The Building Safety Act (BSA) will – as it has done for the past few years – continue to have an impact on the construction industry, both in terms of new buildings and historic claims.
Building Safety Act: The gateway regime
With regard to new buildings, the “gateway regime” introduced by the BSA is now in full force for higher-risk buildings (with some buildings being built under transitional arrangements). In broad terms this requires building control approval to be obtained from the Regulator before any building work starts, which must demonstrate e.g. how:
- The proposed works comply with Building Regulations; and
- The new dutyholder competence, golden thread and mandatory occurrence reporting requirements will be met in relation to the works.
We have heard from various clients and contacts that the impact of this has been for fewer firms to want to undertake such work that is subject to the gateway regime, not only because of the lack of certainty as to how the new regime introduced by the BSA will operate in practice, but also because of the increased risk of delays to such projects – for example, the new Regulator will have up to six weeks to consider any ‘major change’ to the design or construction of such a building (and of course may decide not to approve any proposed change). Undoubtedly, the industry will watch with close interest the first few projects that are subject to that new regime. In any event, it’s important that anyone involved in such work reviews their contract carefully to make sure that it takes account of the BSA.
Building Safety Act: Historic claims
With regard to historic claims, the publication of the Phase 2 Grenfell Inquiry report was delayed in 2023, and will not be published “before April” 2024. This will focus on establishing how the Grenfell Tower came to be in a condition that allowed the tragedy to occur, which is likely to be hugely important not only in terms of the liability of those involved in the construction of the Tower itself, but also many others in the wider industry by reference to the Report’s findings about the relevant standards existing at the time of construction, and what responsible professionals knew or should have known.
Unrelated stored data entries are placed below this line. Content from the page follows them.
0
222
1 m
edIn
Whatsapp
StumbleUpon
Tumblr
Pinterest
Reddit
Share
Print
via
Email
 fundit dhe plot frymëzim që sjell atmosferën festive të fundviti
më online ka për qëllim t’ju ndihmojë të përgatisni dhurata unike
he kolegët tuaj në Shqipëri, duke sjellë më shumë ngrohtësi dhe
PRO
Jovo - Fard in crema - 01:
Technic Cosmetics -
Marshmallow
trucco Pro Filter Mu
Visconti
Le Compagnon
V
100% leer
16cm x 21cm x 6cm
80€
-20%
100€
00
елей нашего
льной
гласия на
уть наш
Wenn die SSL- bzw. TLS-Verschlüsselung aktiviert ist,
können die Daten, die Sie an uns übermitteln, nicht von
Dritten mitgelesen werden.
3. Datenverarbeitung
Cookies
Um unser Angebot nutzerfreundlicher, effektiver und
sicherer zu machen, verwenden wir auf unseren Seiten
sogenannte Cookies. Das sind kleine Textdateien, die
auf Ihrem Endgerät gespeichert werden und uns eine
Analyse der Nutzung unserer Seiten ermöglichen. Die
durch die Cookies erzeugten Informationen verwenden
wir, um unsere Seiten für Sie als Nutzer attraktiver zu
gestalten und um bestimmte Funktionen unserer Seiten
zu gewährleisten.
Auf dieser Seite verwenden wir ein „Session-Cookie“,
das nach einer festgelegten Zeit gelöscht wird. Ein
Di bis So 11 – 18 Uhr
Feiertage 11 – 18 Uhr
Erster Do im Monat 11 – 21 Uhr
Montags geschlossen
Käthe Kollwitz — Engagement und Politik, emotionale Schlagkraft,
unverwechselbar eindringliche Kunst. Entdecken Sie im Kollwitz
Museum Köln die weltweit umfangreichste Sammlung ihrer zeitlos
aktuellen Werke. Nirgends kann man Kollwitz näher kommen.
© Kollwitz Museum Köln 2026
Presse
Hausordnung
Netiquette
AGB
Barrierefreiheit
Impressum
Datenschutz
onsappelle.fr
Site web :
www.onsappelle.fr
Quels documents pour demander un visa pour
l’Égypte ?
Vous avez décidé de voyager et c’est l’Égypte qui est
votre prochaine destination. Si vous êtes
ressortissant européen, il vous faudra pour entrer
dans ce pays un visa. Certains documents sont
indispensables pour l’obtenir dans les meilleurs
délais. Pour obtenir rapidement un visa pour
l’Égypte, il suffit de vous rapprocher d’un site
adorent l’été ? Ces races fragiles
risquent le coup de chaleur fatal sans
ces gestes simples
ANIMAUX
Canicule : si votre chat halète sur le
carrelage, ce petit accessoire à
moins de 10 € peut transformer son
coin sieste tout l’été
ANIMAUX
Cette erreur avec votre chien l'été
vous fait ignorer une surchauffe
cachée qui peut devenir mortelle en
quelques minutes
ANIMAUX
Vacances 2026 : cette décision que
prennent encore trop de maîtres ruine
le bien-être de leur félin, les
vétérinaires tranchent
The findings may ‘unlock’ at least some of the many currently stayed claims in relation to this, and so we anticipate the second half of 2024 may see a return of some long dormant claims.
Building Safety Act: First legal judgments
We also anticipate the publication of the first judgments with regard to some of the new features under the BSA. For example, there are likely to be judgments commenting on the application of the Defective Premises Act (including on the question of who owes what duties, to whose order a dwelling is provided, etc), and on building liability orders. Again, the industry will read those judgments with interest and further satellite litigation may follow.